Aim of the exercise
Give back exactly the stretch of data below from the line holding "background: #3b82f6 ->" through the line holding "background: #6d28d9 ->", both ends included, and leave the remaining lines out.

Materials provided
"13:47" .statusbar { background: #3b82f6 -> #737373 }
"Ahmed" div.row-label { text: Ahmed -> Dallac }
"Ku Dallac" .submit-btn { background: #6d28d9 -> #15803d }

---

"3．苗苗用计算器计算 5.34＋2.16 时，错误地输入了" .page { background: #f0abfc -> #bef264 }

--

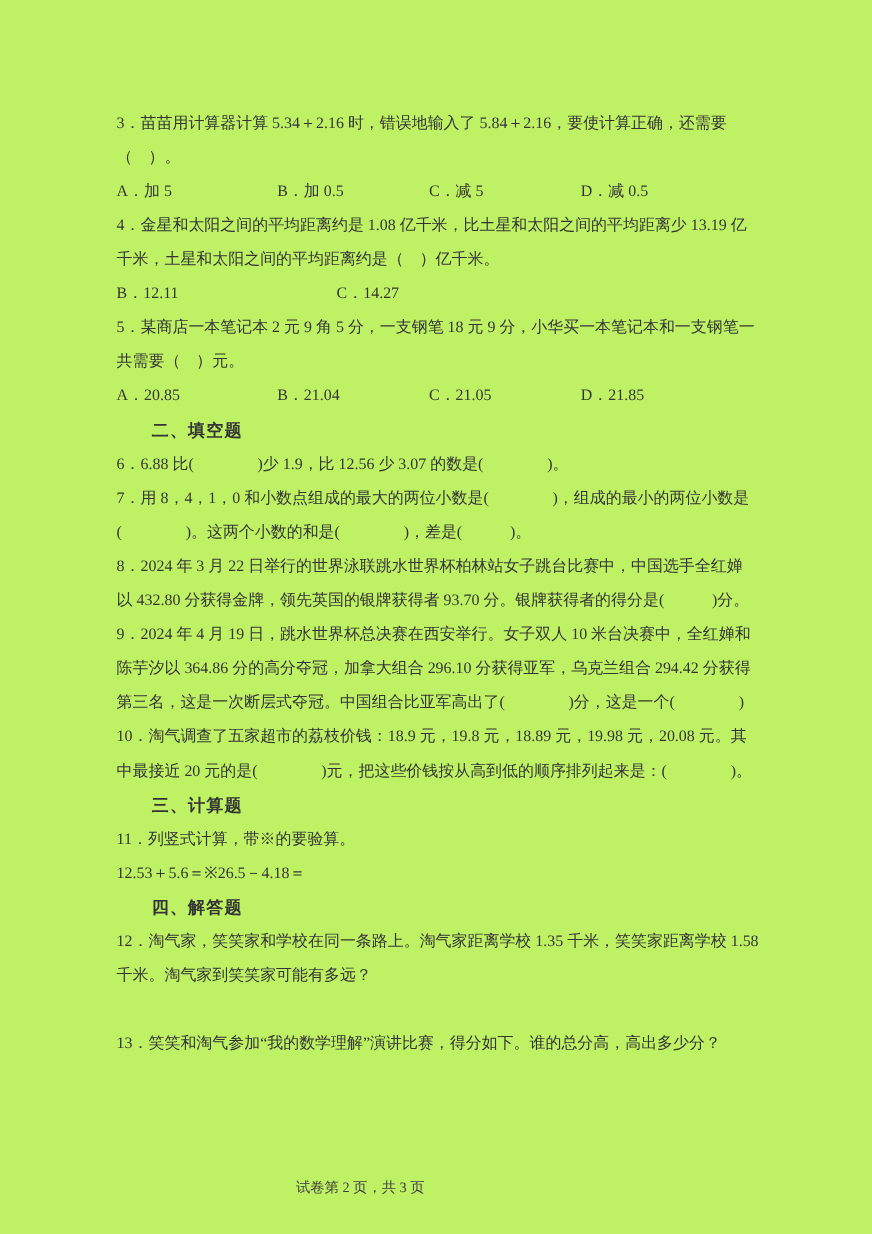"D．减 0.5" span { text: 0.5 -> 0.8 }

Response to this task
"13:47" .statusbar { background: #3b82f6 -> #737373 }
"Ahmed" div.row-label { text: Ahmed -> Dallac }
"Ku Dallac" .submit-btn { background: #6d28d9 -> #15803d }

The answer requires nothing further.